▶ **JOB ITEM**:
Every line of the material below should be output exactly as written, with the images skipped.

^^^^

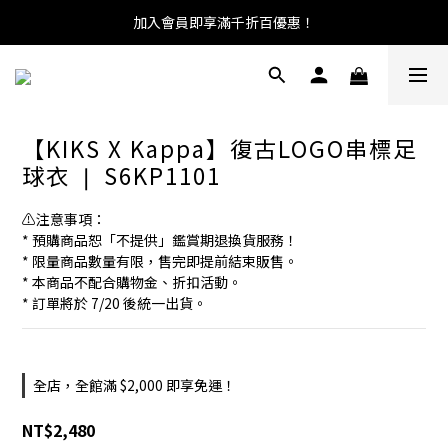
加入會員即享滿千折百優惠！
【KIKS X Kappa】復古LOGO串標足
球衣 ❘ S6KP1101
⚠️注意事項：
* 預購商品恕「不提供」鑑賞期退換貨服務！
* 限量商品數量有限，售完即提前結束販售。
* 本商品不配合購物金、折扣活動。
* 訂單將於 7/20 後統一出貨。
全店，全館滿 $2,000 即享免運！
NT$2,480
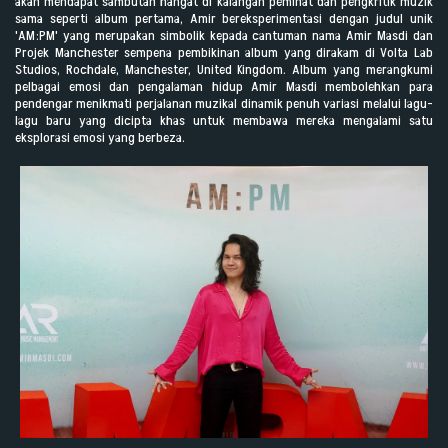
akan mendapat sambutan hangat di kalangan peminat dan pengkritik muzik
sama seperti album pertama, Amir bereksperimentasi dengan judul unik
'AM:PM' yang merupakan simbolik kepada cantuman nama Amir Masdi dan
Projek Manchester sempena pembikinan album yang dirakam di Volta Lab
Studios, Rochdale, Manchester, United Kingdom. Album yang merangkumi
pelbagai emosi dan pengalaman hidup Amir Masdi membolehkan para
pendengar menikmati perjalanan muzikal dinamik penuh variasi melalui lagu-
lagu baru yang dicipta khas untuk membawa mereka mengalami satu
eksplorasi emosi yang berbeza.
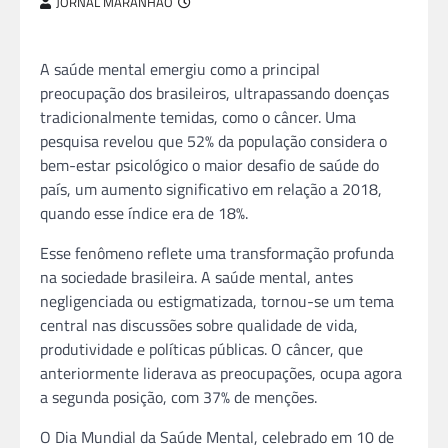
JORNAL MARANHÃO
A saúde mental emergiu como a principal
preocupação dos brasileiros, ultrapassando doenças
tradicionalmente temidas, como o câncer. Uma
pesquisa revelou que 52% da população considera o
bem-estar psicológico o maior desafio de saúde do
país, um aumento significativo em relação a 2018,
quando esse índice era de 18%.
Esse fenômeno reflete uma transformação profunda
na sociedade brasileira. A saúde mental, antes
negligenciada ou estigmatizada, tornou-se um tema
central nas discussões sobre qualidade de vida,
produtividade e políticas públicas. O câncer, que
anteriormente liderava as preocupações, ocupa agora
a segunda posição, com 37% de menções.
O Dia Mundial da Saúde Mental, celebrado em 10 de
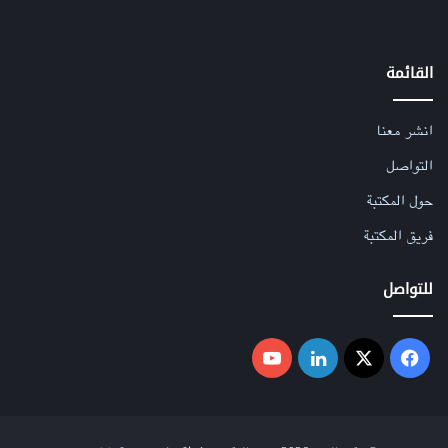
القائمة
انشر معنا
التواصل
حول المكتبة
فريق المكتبة
للتواصل
فيسبوك
‫X
لينكدإن
‫YouTube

^^^^

▶ **SOLVED PROBLEM**:
加入會員即享滿千折百優惠！
【KIKS X Kappa】復古LOGO串標足
球衣 ❘ S6KP1101
⚠️注意事項：
* 預購商品恕「不提供」鑑賞期退換貨服務！
* 限量商品數量有限，售完即提前結束販售。
* 本商品不配合購物金、折扣活動。
* 訂單將於 7/20 後統一出貨。
全店，全館滿 $2,000 即享免運！
NT$2,480
akan mendapat sambutan hangat di kalangan peminat dan pengkritik muzik
sama seperti album pertama, Amir bereksperimentasi dengan judul unik
'AM:PM' yang merupakan simbolik kepada cantuman nama Amir Masdi dan
Projek Manchester sempena pembikinan album yang dirakam di Volta Lab
Studios, Rochdale, Manchester, United Kingdom. Album yang merangkumi
pelbagai emosi dan pengalaman hidup Amir Masdi membolehkan para
pendengar menikmati perjalanan muzikal dinamik penuh variasi melalui lagu-
lagu baru yang dicipta khas untuk membawa mereka mengalami satu
eksplorasi emosi yang berbeza.
JORNAL MARANHÃO
A saúde mental emergiu como a principal
preocupação dos brasileiros, ultrapassando doenças
tradicionalmente temidas, como o câncer. Uma
pesquisa revelou que 52% da população considera o
bem-estar psicológico o maior desafio de saúde do
país, um aumento significativo em relação a 2018,
quando esse índice era de 18%.
Esse fenômeno reflete uma transformação profunda
na sociedade brasileira. A saúde mental, antes
negligenciada ou estigmatizada, tornou-se um tema
central nas discussões sobre qualidade de vida,
produtividade e políticas públicas. O câncer, que
anteriormente liderava as preocupações, ocupa agora
a segunda posição, com 37% de menções.
O Dia Mundial da Saúde Mental, celebrado em 10 de
القائمة
انشر معنا
التواصل
حول المكتبة
فريق المكتبة
للتواصل
فيسبوك
‫X
لينكدإن
‫YouTube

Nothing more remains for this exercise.